Rights of ethnic and national minorities.
e is a Uighur intellectual and activist who has spent the last two decades trying to build bridges between his community and the Han ethnic population, increasingly present in the Chinese region of Xinjiang. He became a professor of economics at a university in Beijing.
In the mid-90s he began to write about the conflict that is being lived in Xinjiang, its land of origin, and the systematic violations of rights that the Uighur people are subject to. The relationship between Uighurs and the Chinese authorities has been characterized by abuses of power and the repression of any dissidence.

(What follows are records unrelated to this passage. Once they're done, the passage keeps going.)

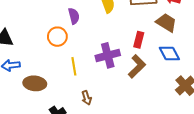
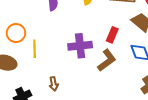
orange circle: (57, 37) -> (16, 33), moved
yellow line: (74, 66) -> (35, 49), moved

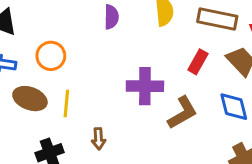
red rectangle: (112, 35) -> (198, 62), moved
yellow line: (35, 49) -> (66, 103), moved

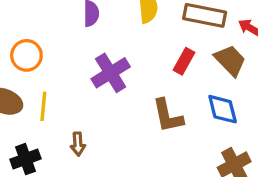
purple cross: (145, 86) -> (111, 73), moved, turned -32
brown L-shape: (182, 113) -> (168, 116), turned 108

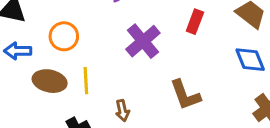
red rectangle: (184, 61) -> (195, 22), moved
brown L-shape: (168, 116) -> (185, 95), moved

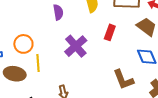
yellow line: (86, 81) -> (38, 63), moved
brown L-shape: (185, 95) -> (123, 80), moved

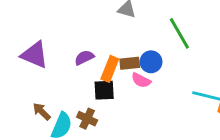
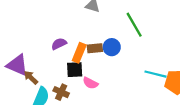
purple triangle: (35, 55) -> (17, 65), moved
pink semicircle: (141, 80) -> (90, 83), moved
brown arrow: (42, 112) -> (31, 77), moved

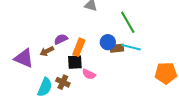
brown rectangle: (95, 48) -> (117, 48), moved
cyan line: (156, 74) -> (131, 47), moved
brown arrow: (31, 77) -> (47, 51), moved, turned -72

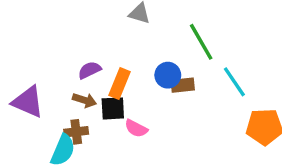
cyan line: (131, 47) -> (234, 82), moved, turned 42
brown arrow: (47, 51) -> (84, 100), moved, turned -136
brown cross: (63, 82) -> (76, 132), moved, turned -32

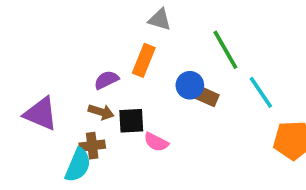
orange rectangle: (119, 83) -> (144, 60), moved
brown rectangle: (183, 85) -> (206, 96), turned 30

Between 1999 and 2003, the Chinese authorities banned Ilham Tohti the possibility of giving classes; They also made him impossible to publish in spaces that until then were common. The activist started on the Internet: in 2006, launched Uyghurbiz.net, a website whose objective was to promote dialogue on the Uighur issue between Han Chinese and Uighur.
In 2009, as part of Xinjiang’s outbreak of violence, Tohti published on his website names of Uyghur people arrested, killed or missing. This entailed several weeks of detention and several periods under house arrest.
In 2014 the police arrested him and, according to Amnesty International, he did not give any information to the family during the next five months. It is known that for ten days no food was provided to him, and that he was twenty days in succession with his feet chained. He was sentenced to life imprisonment for “separatism”, a lawsuit with which Ilham Tohti had never been identified.
His case has raised a wave of international support, both from institutions, academics, and civil society organizations. Last October, Ilham Tohti received the Martin Ennals award, a prize awarded by ten international NGOs (including Amnesty International, Human Rights Watch and Front Line Defenders) who recognized the work of human rights defenders.